When Philemon was nearing the end of his life, in autumn 1979, many of the congregation wished him to speak to them once more, perhaps for the last time. On a Thursday morning, when the weekly prayer meeting was held, they gathered outside his bedroom window. Philemon had a text ready on which to speak, but he did not have the strength to do so. He asked the old elder, Paul Ncube to speak, quoting to him the text he had in mind: “For we know that if our earthly house of this tabernacle were dissolved, we have a building of God, an house not made with hands, eternal in the heavens,” 2 Corinthians 5:1.
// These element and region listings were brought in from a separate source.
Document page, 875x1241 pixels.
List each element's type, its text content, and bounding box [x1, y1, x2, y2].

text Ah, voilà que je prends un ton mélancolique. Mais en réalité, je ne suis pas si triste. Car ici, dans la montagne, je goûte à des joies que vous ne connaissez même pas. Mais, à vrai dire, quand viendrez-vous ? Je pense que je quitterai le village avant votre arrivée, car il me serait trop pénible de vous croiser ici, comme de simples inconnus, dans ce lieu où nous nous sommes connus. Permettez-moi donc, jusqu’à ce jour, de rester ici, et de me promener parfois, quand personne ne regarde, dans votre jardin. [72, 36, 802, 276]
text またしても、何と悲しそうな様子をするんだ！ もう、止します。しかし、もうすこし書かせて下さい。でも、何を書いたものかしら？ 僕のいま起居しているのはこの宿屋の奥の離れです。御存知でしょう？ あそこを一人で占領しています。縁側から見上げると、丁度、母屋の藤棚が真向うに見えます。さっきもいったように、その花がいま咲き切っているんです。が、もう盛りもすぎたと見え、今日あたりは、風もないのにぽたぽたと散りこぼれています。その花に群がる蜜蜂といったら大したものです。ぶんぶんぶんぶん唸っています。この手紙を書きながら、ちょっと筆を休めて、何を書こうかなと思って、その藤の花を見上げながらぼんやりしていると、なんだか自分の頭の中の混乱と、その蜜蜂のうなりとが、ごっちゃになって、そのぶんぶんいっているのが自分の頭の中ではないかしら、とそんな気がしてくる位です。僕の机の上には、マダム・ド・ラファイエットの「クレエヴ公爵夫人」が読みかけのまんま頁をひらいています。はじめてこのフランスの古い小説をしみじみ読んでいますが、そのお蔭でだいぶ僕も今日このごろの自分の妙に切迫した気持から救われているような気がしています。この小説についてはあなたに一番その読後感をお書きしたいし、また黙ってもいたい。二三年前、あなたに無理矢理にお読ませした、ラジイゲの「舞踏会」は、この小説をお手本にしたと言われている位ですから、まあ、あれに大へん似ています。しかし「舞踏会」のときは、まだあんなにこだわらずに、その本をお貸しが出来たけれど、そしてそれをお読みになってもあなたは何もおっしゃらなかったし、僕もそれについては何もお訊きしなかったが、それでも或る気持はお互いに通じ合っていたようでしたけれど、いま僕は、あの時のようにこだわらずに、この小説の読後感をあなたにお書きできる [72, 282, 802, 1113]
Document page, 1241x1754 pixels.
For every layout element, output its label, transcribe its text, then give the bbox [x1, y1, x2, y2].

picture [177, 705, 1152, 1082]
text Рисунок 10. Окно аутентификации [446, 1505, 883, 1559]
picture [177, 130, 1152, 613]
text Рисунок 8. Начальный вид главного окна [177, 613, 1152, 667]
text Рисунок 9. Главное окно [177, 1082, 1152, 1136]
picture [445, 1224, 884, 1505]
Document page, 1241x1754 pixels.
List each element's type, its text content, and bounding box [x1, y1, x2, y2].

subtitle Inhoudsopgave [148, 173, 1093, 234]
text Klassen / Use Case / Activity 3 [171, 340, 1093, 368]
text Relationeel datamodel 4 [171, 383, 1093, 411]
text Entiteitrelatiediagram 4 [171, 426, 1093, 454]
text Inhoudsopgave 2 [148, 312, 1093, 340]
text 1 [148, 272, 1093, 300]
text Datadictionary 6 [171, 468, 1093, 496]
On Saturday, Philemon spoke to Paul Ncube, and exhorted him to continue in the work of preaching, to be faithful to the Church and to those doctrines they had been taught and knew so well. As he approached his end he advised his wife to be firm with the young members of the family, and to ensure that the Lord’s Day would be kept in their home as it had been until then.
On Sabbath morning, Philemon was taken away to his heavenly home and eternal rest. At the funeral, the ministers and elders noted that there was an exceptionally large crowd of young men present, about four hundred. They then realised that half of that number were probably terrorists. However, all was quiet, and attention was paid as Rev. B. B. Dube addressed the crowd. He spoke on a verse that he had heard Philemon speak on, many years before, and which had greatly impressed him at the time: “For I know whom I have believed, and am persuaded that he is able to keep that which I have committed unto him against that day,” 2 Timothy 1:12. The day of his death found Philemon Ndebele, as to his soul, kept to the end of his journey by the Keeper of Israel. On the great day of the Lord he will be numbered among those of whom Scripture says, “And they shall be mine, saith the Lord of hosts, in that day when I make up my jewels,” Malachi 3:17.